Task item:
Which lines of the data include the string "depth"? List them all.

Stored items:
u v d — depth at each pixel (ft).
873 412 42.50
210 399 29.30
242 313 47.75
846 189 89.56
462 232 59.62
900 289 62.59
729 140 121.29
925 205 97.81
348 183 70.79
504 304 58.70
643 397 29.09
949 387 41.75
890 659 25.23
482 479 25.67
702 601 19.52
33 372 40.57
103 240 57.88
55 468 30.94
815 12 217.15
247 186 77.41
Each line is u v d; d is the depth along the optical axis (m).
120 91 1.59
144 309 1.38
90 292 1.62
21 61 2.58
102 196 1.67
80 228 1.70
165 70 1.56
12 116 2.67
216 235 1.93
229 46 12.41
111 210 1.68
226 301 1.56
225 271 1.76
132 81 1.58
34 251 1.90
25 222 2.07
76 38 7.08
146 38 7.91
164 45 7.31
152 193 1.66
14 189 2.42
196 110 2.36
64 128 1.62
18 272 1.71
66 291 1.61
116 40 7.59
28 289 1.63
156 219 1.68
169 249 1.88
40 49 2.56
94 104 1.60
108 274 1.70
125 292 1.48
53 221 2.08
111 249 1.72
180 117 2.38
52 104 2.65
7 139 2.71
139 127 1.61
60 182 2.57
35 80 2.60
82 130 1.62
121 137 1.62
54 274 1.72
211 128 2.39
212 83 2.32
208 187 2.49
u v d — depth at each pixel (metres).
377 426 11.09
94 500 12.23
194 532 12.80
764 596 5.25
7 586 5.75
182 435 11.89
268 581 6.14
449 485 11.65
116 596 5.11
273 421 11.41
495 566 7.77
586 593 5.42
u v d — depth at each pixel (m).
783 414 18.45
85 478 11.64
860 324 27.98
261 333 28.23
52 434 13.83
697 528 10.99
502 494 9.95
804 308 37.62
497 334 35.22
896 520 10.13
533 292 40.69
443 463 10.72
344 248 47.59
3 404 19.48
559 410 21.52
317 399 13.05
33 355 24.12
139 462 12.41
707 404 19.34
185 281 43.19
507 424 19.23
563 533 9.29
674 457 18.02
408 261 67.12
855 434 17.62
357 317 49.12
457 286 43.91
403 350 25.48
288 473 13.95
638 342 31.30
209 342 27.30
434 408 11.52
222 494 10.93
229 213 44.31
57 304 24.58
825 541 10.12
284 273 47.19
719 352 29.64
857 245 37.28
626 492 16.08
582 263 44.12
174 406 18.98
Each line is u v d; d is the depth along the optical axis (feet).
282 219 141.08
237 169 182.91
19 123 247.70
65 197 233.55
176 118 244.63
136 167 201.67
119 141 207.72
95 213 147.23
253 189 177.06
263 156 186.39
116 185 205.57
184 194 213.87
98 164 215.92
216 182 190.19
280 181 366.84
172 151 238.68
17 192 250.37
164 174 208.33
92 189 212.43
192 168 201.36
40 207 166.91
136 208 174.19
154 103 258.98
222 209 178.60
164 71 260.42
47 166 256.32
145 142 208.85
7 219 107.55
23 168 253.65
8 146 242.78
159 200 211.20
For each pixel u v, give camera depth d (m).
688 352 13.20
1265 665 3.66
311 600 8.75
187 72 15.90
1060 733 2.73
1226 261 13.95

Result of this exercise:
u v d — depth at each pixel (ft).
Each line is u v d; d is the depth along the optical axis (m).
u v d — depth at each pixel (metres).
u v d — depth at each pixel (m).
Each line is u v d; d is the depth along the optical axis (feet).
For each pixel u v, give camera depth d (m).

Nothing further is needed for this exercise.